What is needed> Repeat each record below exactly, dropping the pictures.

Recorded data:
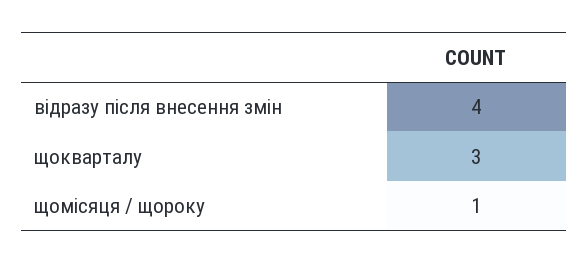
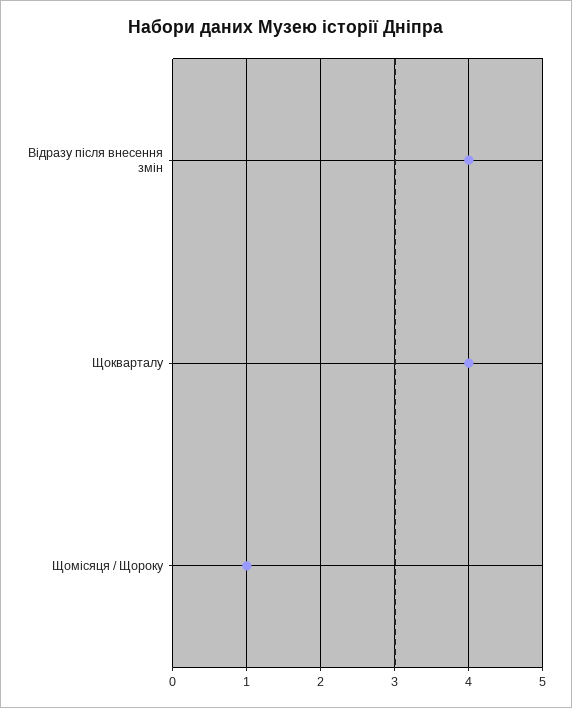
  {
    "відразу після внесення змін": 4,
-   "щокварталу": 3,
+   "щокварталу": 4,
    "щомісяця / щороку": 1
  }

Your solution>
  {
    "відразу після внесення змін": 4,
-   "щокварталу": 3,
+   "щокварталу": 4,
    "щомісяця / щороку": 1
  }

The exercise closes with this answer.